Mendadak, sesosok tubuh tinggi langsing yang sedang duduk di sofa lobi membuatnya menghentikan langkah. Wanita berambut cokelat bergelombang itu pun melihatnya, lalu mendekatinya.
Lily menelan ludah. "Bu Sesil, selamat malam," sapanya sopan.
Wanita bernama Sesil itu menatap tajam. Wajah cantiknya merengut. "Aku nggak mengerti apa yang dilihat Reynold dari kamu, Lily. Cewek yang cuma jadi asisten koki di dapur apa mungkin cocok mendampingi seorang General Manager sekelas Reynold? Bisa-bisa kamu cuma bikin malu keluarga besar Sebastian!"
Tadinya Lily pikir kebahagiaannya hari ini sempurna, tapi sekarang rasanya dia ingin sekali menyumpal mulut Sesil dengan roti baguette* utuh yang panjang. Sayangnya, yang bisa dia lakukan hanyalah membisu.
Sesil bukan cuma mantan pacar Reynold yang menyebalkan, tapi juga putri tunggal dari pemilik Harison Tour and Travel. Akan sangat ceroboh kalau sampai Lily terlihat beradu mulut dengan rekan bisnis Hotel Bogor Paradise itu. Orang tua Reynold dan orang tua Sesil bersahabat. Tidak heran jika mereka menjodohkan putra-putri mereka, tapi Reynold yang keras kepala menolak perjodohan itu.
Sesil memelankan suaranya, "Sekarang Reynold malah melamarmu di depan semua staf hotel. Apa dia nggak takut ditertawakan orang?"
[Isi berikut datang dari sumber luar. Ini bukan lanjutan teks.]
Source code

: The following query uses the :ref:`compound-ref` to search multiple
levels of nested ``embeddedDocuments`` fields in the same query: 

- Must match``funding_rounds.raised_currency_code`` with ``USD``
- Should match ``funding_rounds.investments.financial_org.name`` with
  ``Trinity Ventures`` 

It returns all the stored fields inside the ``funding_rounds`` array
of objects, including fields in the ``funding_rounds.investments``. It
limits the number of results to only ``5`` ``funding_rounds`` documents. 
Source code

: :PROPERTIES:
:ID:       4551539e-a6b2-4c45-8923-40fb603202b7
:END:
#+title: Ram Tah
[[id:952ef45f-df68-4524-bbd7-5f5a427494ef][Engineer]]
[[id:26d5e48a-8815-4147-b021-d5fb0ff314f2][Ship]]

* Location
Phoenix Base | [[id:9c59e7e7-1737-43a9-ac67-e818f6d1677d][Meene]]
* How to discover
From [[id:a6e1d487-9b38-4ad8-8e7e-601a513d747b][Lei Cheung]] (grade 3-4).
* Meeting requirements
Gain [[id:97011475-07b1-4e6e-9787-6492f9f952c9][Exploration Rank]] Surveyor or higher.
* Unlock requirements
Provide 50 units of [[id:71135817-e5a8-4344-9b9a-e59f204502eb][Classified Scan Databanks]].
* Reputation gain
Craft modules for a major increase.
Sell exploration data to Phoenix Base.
Ternyata Sesil melihat momen lamaran singkat di aula tadi. Lily mengeluh dalam hati, 'Padahal Sesil sudah putus dengan Rey tiga tahun yang lalu, tapi masih saja ikut campur urusan pribadi Rey. Kenapa sih dia nggak bisa move on saja? Toh dia sudah punya semuanya: kaya, muka cantik blasteran bule, badan seksi kayak model, dan lulusan S2 dari luar negeri. Kenapa dia nggak bisa membiarkan aku setidaknya punya satu hal saja dalam hidupku yang bisa bikin iri orang lain?'
Sebesar apa pun keinginan Lily membalas hinaan Sesil, yang bisa diucapkannya hanyalah, "Maaf, saya permisi, Bu Sesil."
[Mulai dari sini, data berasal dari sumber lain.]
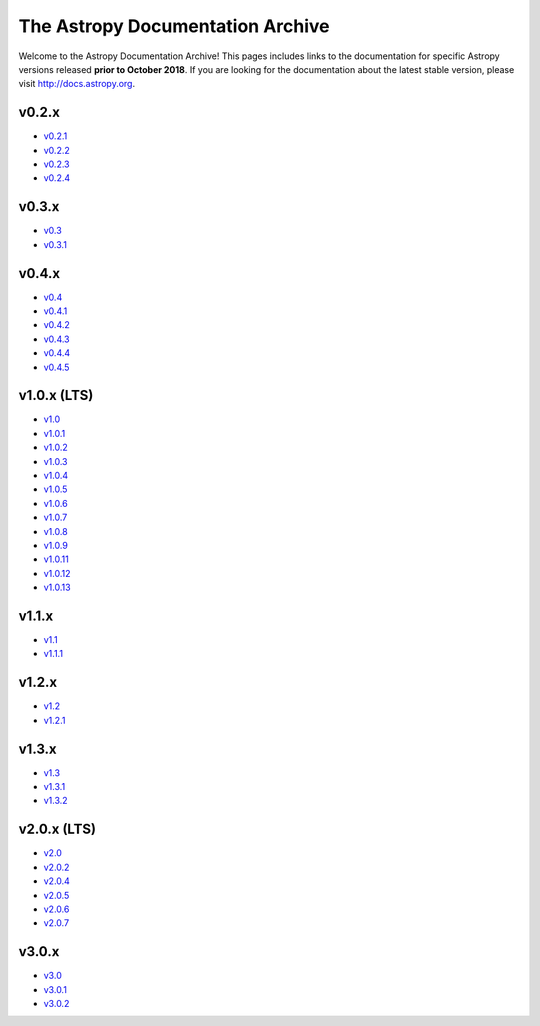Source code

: .. Testing documentation master file, created by
   sphinx-quickstart on Thu Oct 25 09:52:18 2018.
   You can adapt this file completely to your liking, but it should at least
   contain the root `toctree` directive.

The Astropy Documentation Archive
=================================

Welcome to the Astropy Documentation Archive! This pages includes links to the
documentation for specific Astropy versions released **prior to October 2018**.
If you are looking for the documentation about the latest stable version, please
visit http://docs.astropy.org.

v0.2.x
------

* `v0.2.1 <v0.2.1/index.html>`_
* `v0.2.2 <v0.2.2/index.html>`_
* `v0.2.3 <v0.2.3/index.html>`_
* `v0.2.4 <v0.2.4/index.html>`_

v0.3.x
------

* `v0.3 <v0.3/index.html>`_
* `v0.3.1 <v0.3.1/index.html>`_

v0.4.x
------

* `v0.4 <v0.4/index.html>`_
* `v0.4.1 <v0.4.1/index.html>`_
* `v0.4.2 <v0.4.2/index.html>`_
* `v0.4.3 <v0.4.3/index.html>`_
* `v0.4.4 <v0.4.4/index.html>`_
* `v0.4.5 <v0.4.5/index.html>`_

v1.0.x (LTS)
------------

* `v1.0 <v1.0/index.html>`_
* `v1.0.1 <v1.0.1/index.html>`_
* `v1.0.2 <v1.0.2/index.html>`_
* `v1.0.3 <v1.0.3/index.html>`_
* `v1.0.4 <v1.0.4/index.html>`_
* `v1.0.5 <v1.0.5/index.html>`_
* `v1.0.6 <v1.0.6/index.html>`_
* `v1.0.7 <v1.0.7/index.html>`_
* `v1.0.8 <v1.0.8/index.html>`_
* `v1.0.9 <v1.0.9/index.html>`_
* `v1.0.11 <v1.0.11/index.html>`_
* `v1.0.12 <v1.0.12/index.html>`_
* `v1.0.13 <v1.0.13/index.html>`_

v1.1.x
------

* `v1.1 <v1.1/index.html>`_
* `v1.1.1 <v1.1.1/index.html>`_

v1.2.x
------

* `v1.2 <v1.2/index.html>`_
* `v1.2.1 <v1.2.1/index.html>`_

v1.3.x
------

* `v1.3 <v1.3/index.html>`_
* `v1.3.1 <v1.3.1/index.html>`_
* `v1.3.2 <v1.3.2/index.html>`_

v2.0.x (LTS)
------------

* `v2.0 <v2.0/index.html>`_
* `v2.0.2 <v2.0.2/index.html>`_
* `v2.0.4 <v2.0.4/index.html>`_
* `v2.0.5 <v2.0.5/index.html>`_
* `v2.0.6 <v2.0.6/index.html>`_
* `v2.0.7 <v2.0.7/index.html>`_

v3.0.x
------

* `v3.0 <v3.0/index.html>`_
* `v3.0.1 <v3.0.1/index.html>`_
* `v3.0.2 <v3.0.2/index.html>`_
Ia bermaksud berjalan melewati Sesil, tapi langkahnya dihadang. Mata cokelat Sesil yang bulat besar beradu dengan mata hitam Lily.
"Reynold boleh saja melamarmu sekarang, tapi untuk menikah juga butuh restu dari orang tuanya. Aku yakin orang tua Reynold lebih memilih menantu seperti aku daripada kamu yang nggak punya apa-apa!"
Darah Lily seketika mendidih. Jika Sesil tidak berhenti mengusiknya, jangan salahkan dia kalau mempermalukan cewek bermulut kurang ajar itu di hadapan semua orang di lobi hotel.
***
*Roti baguette: Roti yang berasal dari Prancis, biasanya berbentuk panjang dan ukurannya besar, memiliki tekstur sangat renyah ketika dimakan. Diameter standar baguette kira-kira 5 atau 6 sentimeter, tetapi panjangnya dapat mencapai 1 meter (Sumber: Wikipedia).